Work to complete: Copy the lines below word for word, everything from the start down to and including the line containing "extrude(context, id +". Leave the pictures out of your answer.

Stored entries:
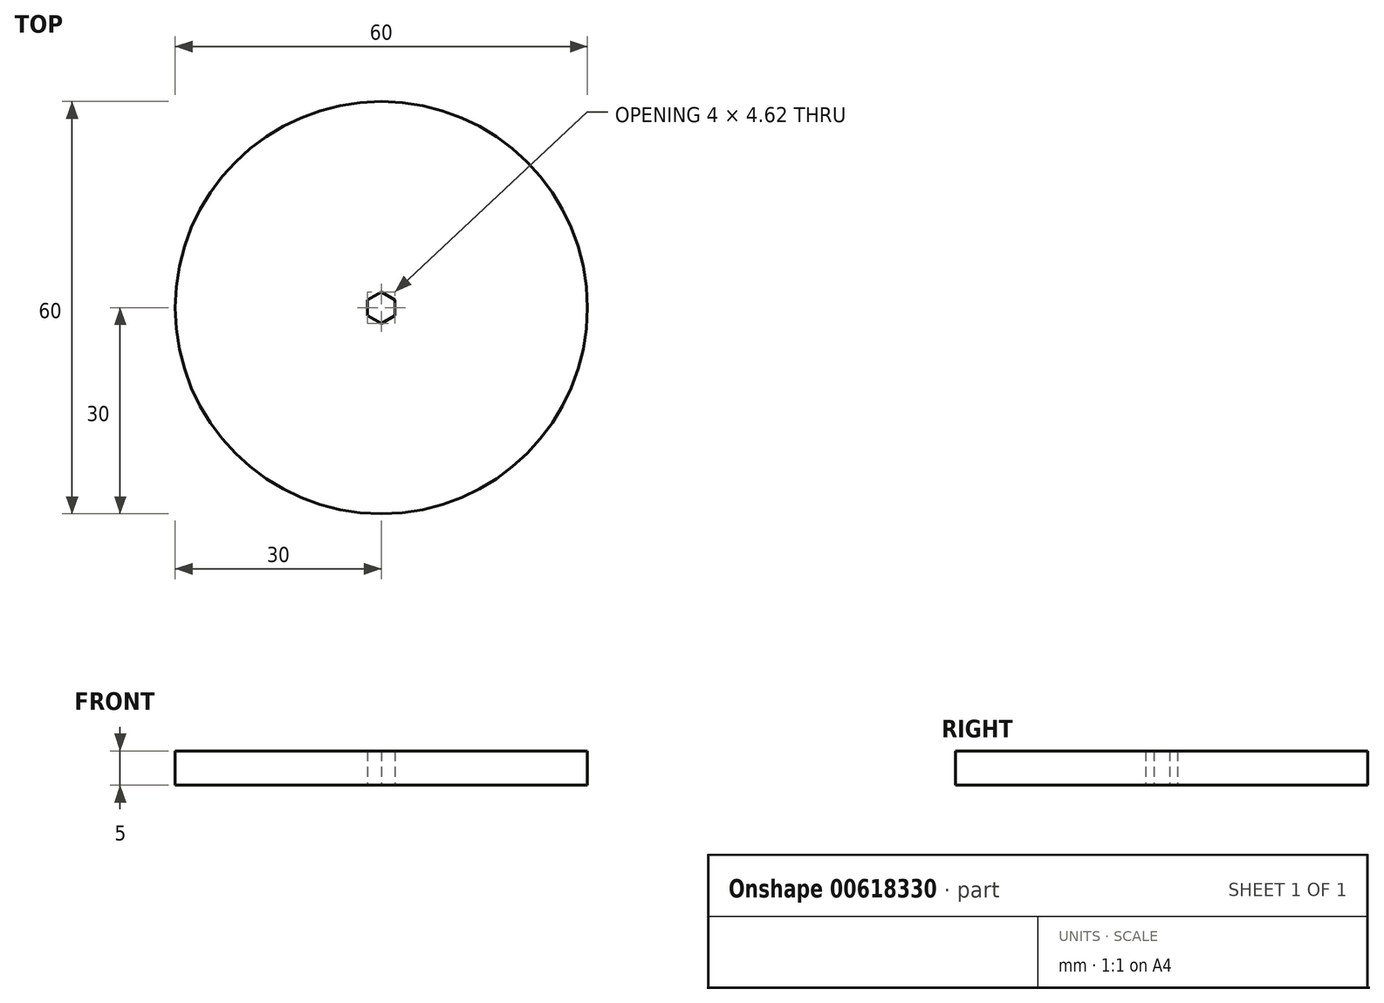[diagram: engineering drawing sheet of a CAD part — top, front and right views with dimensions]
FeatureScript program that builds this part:
annotation { "Feature Type Name" : "Feature", "Feature Type Description" : "" }
export const myFeature = defineFeature(function(context is Context, id is Id, definition is map)
    precondition{}
    {
        {
            var Q0;
            Q0=qCreatedBy(makeId("Top.planeOp"),FACE);
            var sketch = newSketch(context, id + "F0", { "sketchPlane" : qUnion([Q0])});
            skCircle(sketch, "E0", {"center": v(0, 0) * mm, "radius": 30 * mm});
            skCircle(sketch, "E1", {"center": v(0, 0) * mm, "radius": 2 * mm});
            skCircle(sketch, "E2.cCircle", {"center": v(0, 0) * mm, "radius": 2 * mm, "construction": true});
            skLineSegment(sketch, "E2.0", {"start": v(2, 1.15) * mm, "end": v(2, -1.15) * mm});
            skLineSegment(sketch, "E2.1", {"start": v(2, -1.15) * mm, "end": v(0, -2.3) * mm});
            skLineSegment(sketch, "E2.2", {"start": v(0, -2.3) * mm, "end": v(-2, -1.15) * mm});
            skLineSegment(sketch, "E2.3", {"start": v(-2, -1.15) * mm, "end": v(-2, 1.15) * mm});
            skLineSegment(sketch, "E2.4", {"start": v(-2, 1.15) * mm, "end": v(0, 2.3) * mm});
            skLineSegment(sketch, "E2.5", {"start": v(0, 2.3) * mm, "end": v(2, 1.15) * mm});
            skPoint(sketch, "E2.0.midPoint", {"position": v(2, 0) * mm});
            skSolve(sketch);
        }
        {
            var Q0;
            Q0=makeQuery(id+"F0.imprint","IMPRINT",FACE,{"disambiguationData":[TD([[makeQuery(id+"F0.imprint","IMPRINT",EDGE,{"derivedFrom":sQuery(id+"F0.wireOp",EDGE,"E0")}),1.0]])]});
            extrude(context, id + "F1", {"entities" : qUnion([Q0]), "depth" : 5 * mm, "offsetDistance" : 25 * mm});
        }
    });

The completed task:
[diagram: engineering drawing sheet of a CAD part — top, front and right views with dimensions]
FeatureScript program that builds this part:
annotation { "Feature Type Name" : "Feature", "Feature Type Description" : "" }
export const myFeature = defineFeature(function(context is Context, id is Id, definition is map)
    precondition{}
    {
        {
            var Q0;
            Q0=qCreatedBy(makeId("Top.planeOp"),FACE);
            var sketch = newSketch(context, id + "F0", { "sketchPlane" : qUnion([Q0])});
            skCircle(sketch, "E0", {"center": v(0, 0) * mm, "radius": 30 * mm});
            skCircle(sketch, "E1", {"center": v(0, 0) * mm, "radius": 2 * mm});
            skCircle(sketch, "E2.cCircle", {"center": v(0, 0) * mm, "radius": 2 * mm, "construction": true});
            skLineSegment(sketch, "E2.0", {"start": v(2, 1.15) * mm, "end": v(2, -1.15) * mm});
            skLineSegment(sketch, "E2.1", {"start": v(2, -1.15) * mm, "end": v(0, -2.3) * mm});
            skLineSegment(sketch, "E2.2", {"start": v(0, -2.3) * mm, "end": v(-2, -1.15) * mm});
            skLineSegment(sketch, "E2.3", {"start": v(-2, -1.15) * mm, "end": v(-2, 1.15) * mm});
            skLineSegment(sketch, "E2.4", {"start": v(-2, 1.15) * mm, "end": v(0, 2.3) * mm});
            skLineSegment(sketch, "E2.5", {"start": v(0, 2.3) * mm, "end": v(2, 1.15) * mm});
            skPoint(sketch, "E2.0.midPoint", {"position": v(2, 0) * mm});
            skSolve(sketch);
        }
        {
            var Q0;
            Q0=makeQuery(id+"F0.imprint","IMPRINT",FACE,{"disambiguationData":[TD([[makeQuery(id+"F0.imprint","IMPRINT",EDGE,{"derivedFrom":sQuery(id+"F0.wireOp",EDGE,"E0")}),1.0]])]});
            extrude(context, id + "F1", {"entities" : qUnion([Q0]), "depth" : 5 * mm, "offsetDistance" : 25 * mm});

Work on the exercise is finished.